For the Ukrainians, who have suffered so horribly and fought so bravely, they have understood it from the onset to be a war of independence. Ukraine, which existed only episodically in history as an independent political entity despite Ukrainians being one of Europe’s major ethnic and culture groups, the war will be remembered as forging a firm sense of identity and establishing a narrative of heroic resistance to aggression. The war is also about whether Ukraine has an opportunity to evolve as a democratic, market- oriented European Union member or will be beholden to the corrupt kleptocracy in Russia. Because the stakes are existential, Ukraine will fight on despite the enormous toll.
For America and much of the world, the war is a supreme test of the post-World War II collective security system, the “rule of law.” The notion of collective security — that the rest of the world unites to resist an aggressor — failed miserably in its first experiment, the League of Nations. The U.N. Charter guarantees the territorial integrity of members, a huge asset for smaller states. For this reason, 141 UN members condemned Russia’s Feb. 24, 2002 invasion and called for immediate withdrawal, and 143 condemned its later annexations. But India, China and 30 some other countries abstained. Those willing to place sanctions on Russia or send supplies to Ukraine are much smaller. The U.N. improved on the League, rolling back unprovoked aggression in Korea and Kuwait, but this is the first test of collective security against a large power aggressor.
The conflict also has enormous stakes for future of the nuclear nonproliferation regime, established in 1968 and now with 191 member- countries. Smaller countries agreed to forego or give up nuclear weapons in exchange for guarantees by the nuclear weapons countries.
When it gave up weapons inherited from the USSR (for which it didn’t have the codes), Ukraine received solemn assurances of its territorial integrity from Russia, the U.S. and the United Kingdom. Russia has not just reneged, but it explicitly used nuclear threats against Ukraine and its supporters.
Arguments arise in countries worried about nuclear neighbors that they also need them for survival, as in South Korea today, but remarkably there are still only nine nuclear weapons countries. If Ukraine falls, the argument for smaller countries to have such weapons will carry far more weight.
A world lacking credible guarantees to smaller states and where 30 or even 50 of them develop nuclear capabilities is an exponentially more dangerous world. The chances of accidents or terrorists getting their hands on enough fissile material to build a dirty bomb and destroy a whole city become much greater.

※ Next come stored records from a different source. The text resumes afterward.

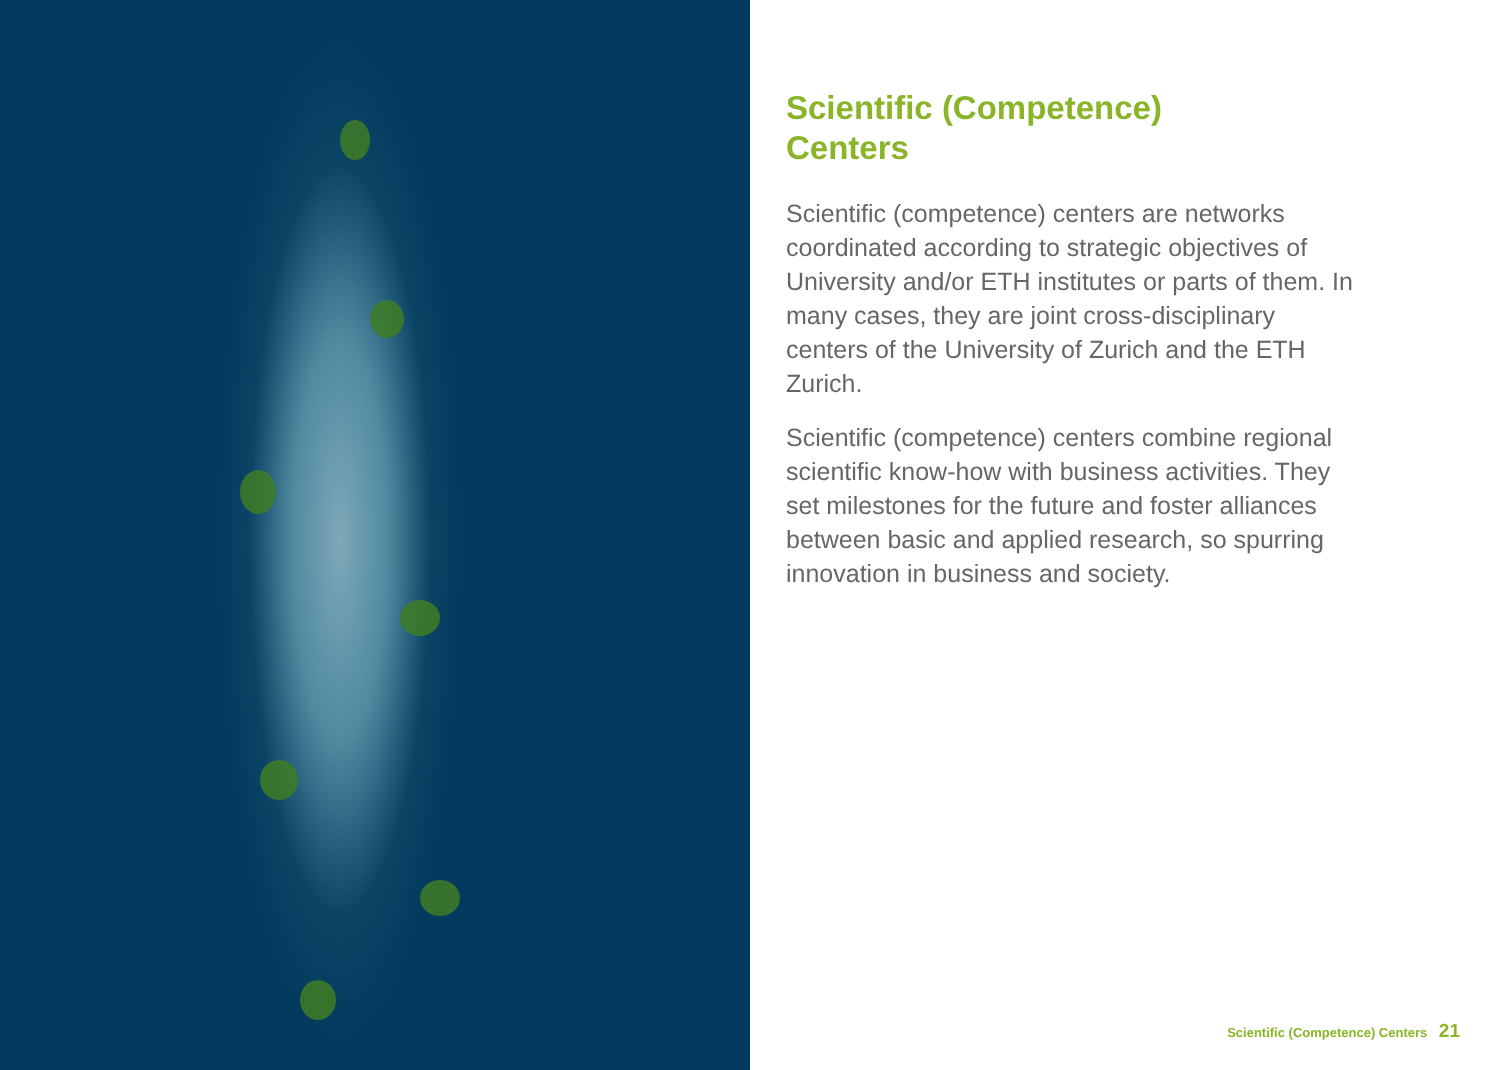Scientific (Competence)
Centers
Scientific (competence) centers are networks coordinated according to strategic objectives of University and/or ETH institutes or parts of them. In many cases, they are joint cross-disciplinary centers of the University of Zurich and the ETH Zurich.
Scientific (competence) centers combine regional scientific know-how with business activities. They set milestones for the future and foster alliances between basic and applied research, so spurring innovation in business and society.
Scientific (Competence) Centers 21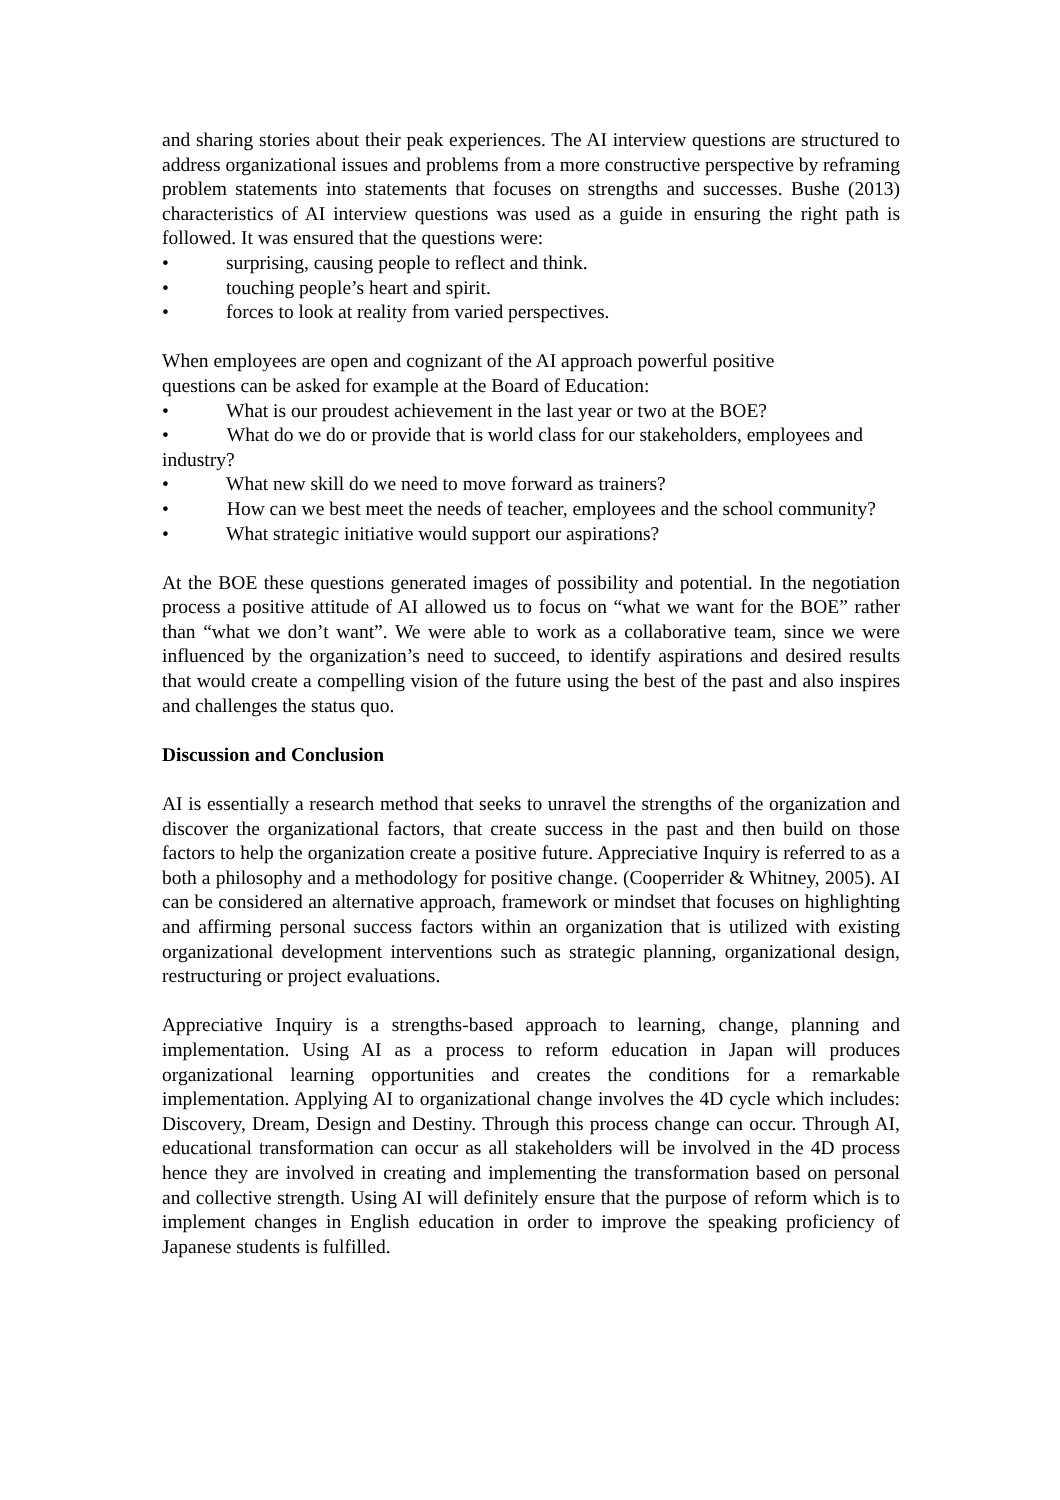and sharing stories about their peak experiences. The AI interview questions are structured to address organizational issues and problems from a more constructive perspective by reframing problem statements into statements that focuses on strengths and successes. Bushe (2013) characteristics of AI interview questions was used as a guide in ensuring the right path is followed. It was ensured that the questions were:
• surprising, causing people to reflect and think.
• touching people’s heart and spirit.
• forces to look at reality from varied perspectives.
When employees are open and cognizant of the AI approach powerful positive
questions can be asked for example at the Board of Education:
• What is our proudest achievement in the last year or two at the BOE?
• What do we do or provide that is world class for our stakeholders, employees and industry?
• What new skill do we need to move forward as trainers?
• How can we best meet the needs of teacher, employees and the school community?
• What strategic initiative would support our aspirations?
At the BOE these questions generated images of possibility and potential. In the negotiation process a positive attitude of AI allowed us to focus on “what we want for the BOE” rather than “what we don’t want”. We were able to work as a collaborative team, since we were influenced by the organization’s need to succeed, to identify aspirations and desired results that would create a compelling vision of the future using the best of the past and also inspires and challenges the status quo.
Discussion and Conclusion
AI is essentially a research method that seeks to unravel the strengths of the organization and discover the organizational factors, that create success in the past and then build on those factors to help the organization create a positive future. Appreciative Inquiry is referred to as a both a philosophy and a methodology for positive change. (Cooperrider & Whitney, 2005). AI can be considered an alternative approach, framework or mindset that focuses on highlighting and affirming personal success factors within an organization that is utilized with existing organizational development interventions such as strategic planning, organizational design, restructuring or project evaluations.
Appreciative Inquiry is a strengths-based approach to learning, change, planning and implementation. Using AI as a process to reform education in Japan will produces organizational learning opportunities and creates the conditions for a remarkable implementation. Applying AI to organizational change involves the 4D cycle which includes: Discovery, Dream, Design and Destiny. Through this process change can occur. Through AI, educational transformation can occur as all stakeholders will be involved in the 4D process hence they are involved in creating and implementing the transformation based on personal and collective strength. Using AI will definitely ensure that the purpose of reform which is to implement changes in English education in order to improve the speaking proficiency of Japanese students is fulfilled.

Vladimir Putin’s stakes are now his political survival. His enormous strategic and tactical blunders, beginning with the decision to launch the invasion, would have sunk any leader in a system having a higher degree of accountability.
Caught between nationalists who believe he hasn’t done enough and the large portion of the population that may be skeptical of the aims of the war and unwilling to sacrifice their lives, he is under enormous pressure.
Putin has doubled down on the war effort in the expectation that Ukraine or its supporters will tire, but by cutting the exit ramps, he has become truly entrapped. Don’t expect any compromises from him.
Finally, the Russian people also have huge stakes. If Russia wins, however defined, the highly inequitable economy and political repression under Putin continues. Russia will remain under severe sanctions and essentially cut off from Europe and North America. It will be engaged in a costly, continuing struggle against Ukrainian nationalism.
If Russia loses and the Putin regime falls, Russia will at least have a chance for a new beginning, a determination of secure borders, and a reconnection of its economy with its western neighbors. That certainly doesn’t guarantee a future world of peace, but at least it gives hope and would end the horrible suffering in Ukraine.
Charles E. Morrison is a part-time senior fellow with the East-West Center and its former president.